Les deux équipes, qui pourraient se retrouver en huitièmes de finale si l'une termine première de son groupe et l'autre deuxième, échangent des amabilités depuis que le défenseur anglais Carragher a souligné que les Allemands avaient bénéficié d'un avantage, puisqu'ils avaient pu apprivoiser le nouveau ballon Jabulani en Bundesliga depuis décembre. Dénégations allemandes.
Puis, Franz Beckenbauer, ancien capitaine de la Mannschaft, a critiqué le style « basique » des Anglais, qui ont réagi, appuyés par leur presse tabloïde.
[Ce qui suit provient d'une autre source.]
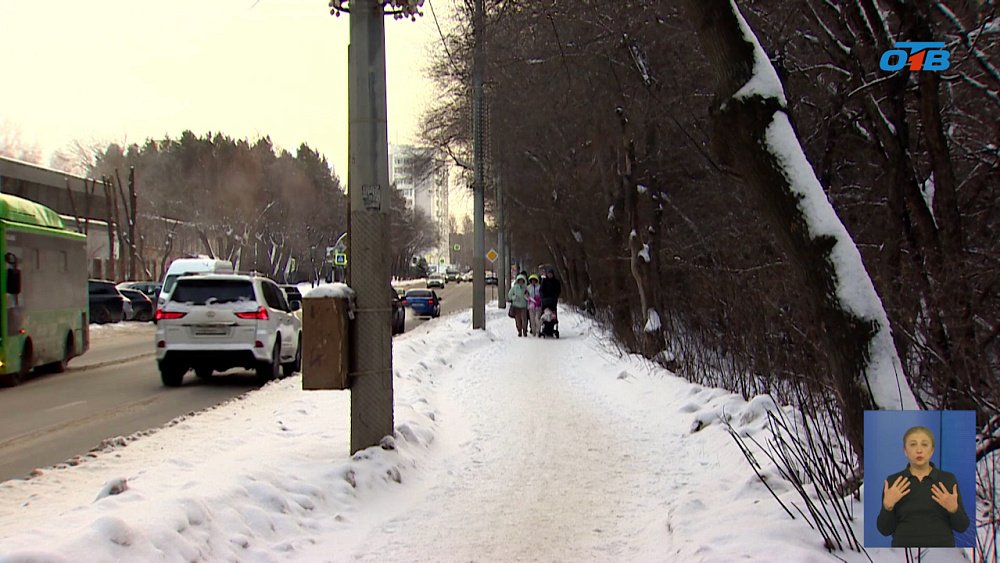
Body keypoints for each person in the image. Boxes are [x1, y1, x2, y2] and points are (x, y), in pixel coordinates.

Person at [876, 426, 970, 547]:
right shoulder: (894, 481)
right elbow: (884, 530)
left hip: (943, 552)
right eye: (913, 444)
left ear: (932, 450)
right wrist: (887, 507)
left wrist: (954, 509)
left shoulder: (947, 479)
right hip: (903, 552)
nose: (919, 450)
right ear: (905, 450)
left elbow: (962, 527)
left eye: (924, 444)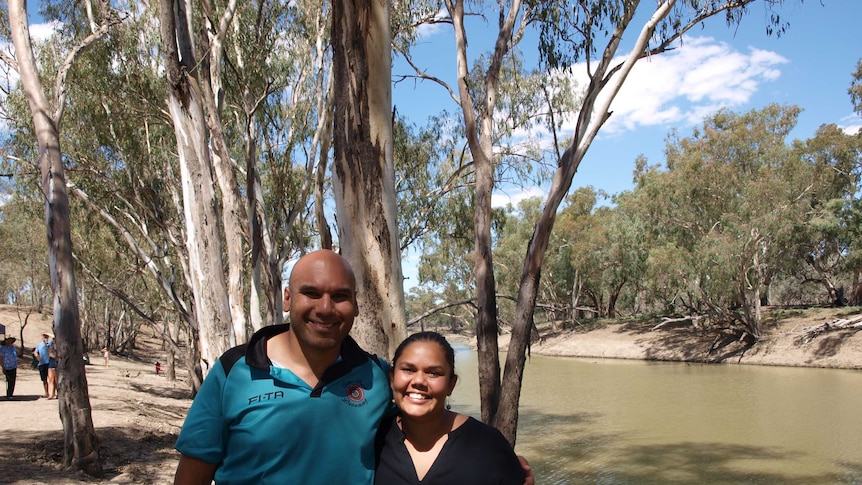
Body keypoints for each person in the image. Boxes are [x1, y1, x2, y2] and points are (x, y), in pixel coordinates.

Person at [173, 249, 534, 485]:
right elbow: (191, 477)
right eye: (311, 293)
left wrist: (494, 459)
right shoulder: (233, 371)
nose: (326, 308)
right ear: (287, 298)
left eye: (340, 296)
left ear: (356, 305)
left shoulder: (376, 376)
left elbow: (423, 419)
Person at [375, 331, 526, 484]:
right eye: (408, 370)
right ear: (392, 378)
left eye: (434, 373)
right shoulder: (373, 440)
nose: (419, 381)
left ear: (451, 385)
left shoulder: (489, 446)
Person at [32, 332, 54, 398]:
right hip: (42, 363)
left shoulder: (50, 343)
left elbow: (54, 338)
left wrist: (48, 335)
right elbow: (35, 352)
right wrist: (37, 357)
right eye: (43, 336)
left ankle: (53, 393)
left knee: (52, 379)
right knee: (44, 379)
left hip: (49, 363)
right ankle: (46, 393)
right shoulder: (39, 345)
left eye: (46, 336)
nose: (44, 338)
Au point que le rendez-vous face à l'Algérie au Cap semble passer au second plan.
Les Anglais doivent pourtant effacer l'impression mitigée laissée face aux États-Unis (1-1) le 12 juin.
Et certains joueurs, comme le gardien Robert Green, auteur d'une bourde monumentale, ou l'attaquant Wayne Rooney, décevants face aux Américains, doivent prouver qu'ils sont enfin rentrés dans le Mondial.
Toujours dans le groupe C, le vainqueur du duel États-Unis-Slovénie, à Johannesburg, prendra une option sur la qualification pour les huitièmes de finale.
Dans le groupe D, cinq jours après son impressionnant succès sur l'Australie (4-0), l'Allemagne a l'occasion de se rapprocher de la qualification en cas de succès sur les Serbes, défaits lors de la première journée par le Ghana (0-1) et qui seront (déjà) éliminés s'ils perdent.
Le sort des Allemands dépendra également du résultat du deuxième match du groupe, Ghana-Australie, programmé demain.